### COMPLETE THE FOLLOWING
**1.** Print the section of the article on inclined shots that begins with the words containing "The tables and" and ends with "needed here, perhaps!".
**2.** Answer these questions using the article on inclined shots:
(a) At what range is the author's scope zeroed?
(b) What magnification shows true mil-dots on second focal-plane scopes?
(c) What is the largest adjustment when shots are kept to 40 degrees or less?

++++ SUPPLIED TEXT ++++

Arriving at these precise aiming points takes a little time and effort, but isn’t especially difficult. Of course, it involves ballistic calculations, but I’m no great mathematician and rely on ballistic software, specifically Hawke Chairgun, which I have on both my phone, for use in the field, and my laptop and tablet. A few minutes of playing around with the software will, I believe, soon convince you of its value. My tables and graph are for my trusty Walther RM8 Varmint in .22, with RWS Superfield and at 11.3 ft.lbs. energy, and my scope is zeroed at 30 yards. If you chose to try my approach with the software, you will need to input the data accurately for your kit. The numbers are specific to the data for your kit and, as you can see, are very precise.

The tables and graph that I have produced for this article were made by taking the data from tables generated by Chairgun software and using a spreadsheet as a ready reckoner, as well as to illustrate the importance of the effects on inclined shots. The graph, I’m afraid, is drawn by hand because I can’t get my spreadsheet graphing tool to output the kind of graph that I need. Some IT lessons needed here, perhaps!

Hawke Chairgun app's built-in inclinometer ‘aimed’ at ‘quarry’ in a tree. Easy to use and always in

Hawke Chairgun app's built-in inclinometer ‘aimed’ at ‘quarry’ in a tree. Easy to use and always in your pocket - Credit: Archant

40-40 RULE

If you shoot with a mil-dot scope, set to show true mil-dots, that means a magnification of x10 for second focal-plane scopes, The mil-dot table shows the amount by which you adjust hold-over or, more importantly, hold-under for targets at given angles of incline and ranges. First focal-plane scopes always show true mil-dots. The red area of the table shows areas outside my comfort zone, with mil-dot adjustments exceeding two mil-dots, at even close range. I won’t take shots in these parameters. These are large adjustments, but trying to thread a pellet through branches as well, as is often the case, I think is a little beyond my personal skills. I keep my adjustments to two mil-dots or less, preferably one and a half, as a personal rule.

The yellow is the hold-under zone, where the point of aim is below the target, and the green is the hold-over zone, where the point of aim is above the target. For example, at 40 yards and at 50 degrees inclination, my aiming point is one mil-dot (.99!) hold-under. However, at 50 degrees inclination, the adjustments for shorter ranges are, for me, uncomfortably large. Far better to keep shots to 40 degrees or less, where the largest adjustment would be 1.63 mil-dots. The green hold-over area also shows large adjustments in the 45 yards column, and for this reason I try to keep my range to 40 yards or less. I guess you could call it my ‘40-40 Rule’.

++++ GIVEN DATA ++++

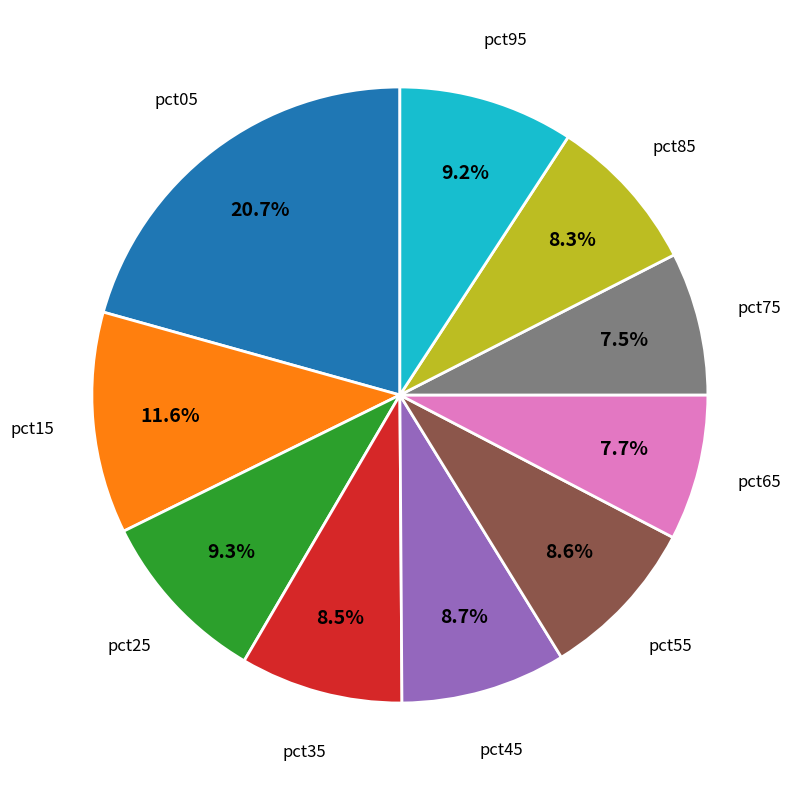

How many slices are in this pie chart?

10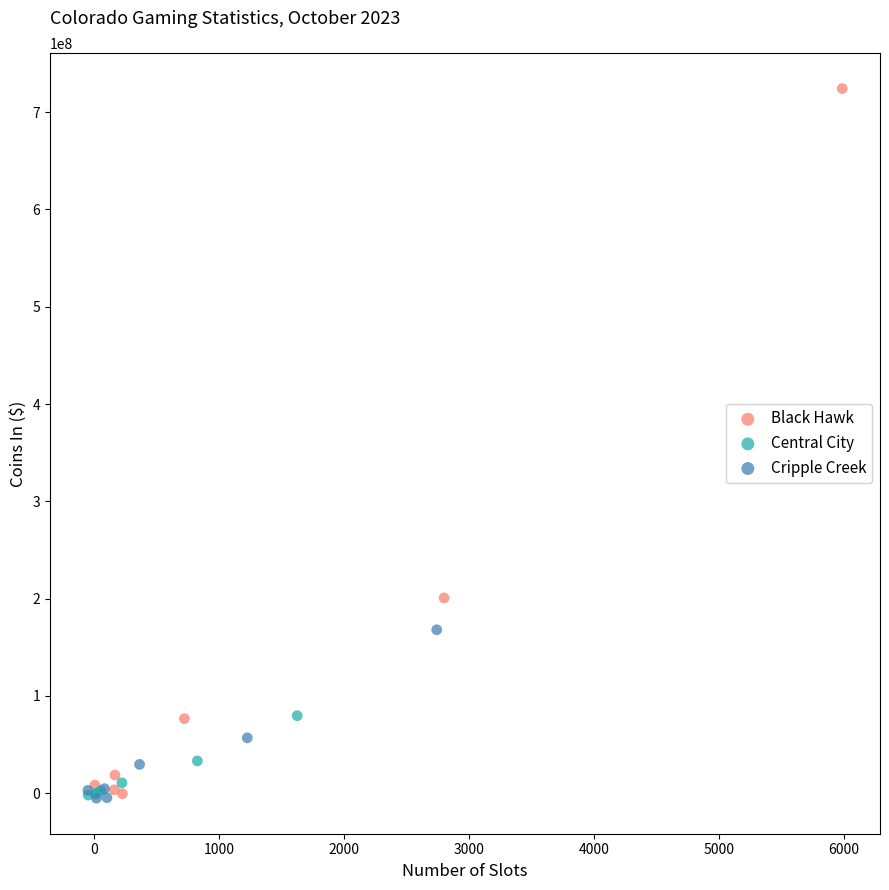

Which series has the widest spread of Y values?

Black Hawk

++++

### RESPONSES BY TASK
**1.**
The tables and graph that I have produced for this article were made by taking the data from tables generated by Chairgun software and using a spreadsheet as a ready reckoner, as well as to illustrate the importance of the effects on inclined shots. The graph, I’m afraid, is drawn by hand because I can’t get my spreadsheet graphing tool to output the kind of graph that I need. Some IT lessons needed here, perhaps!

**2.**
(a) 30 yards
(b) x10
(c) 1.63 mil-dots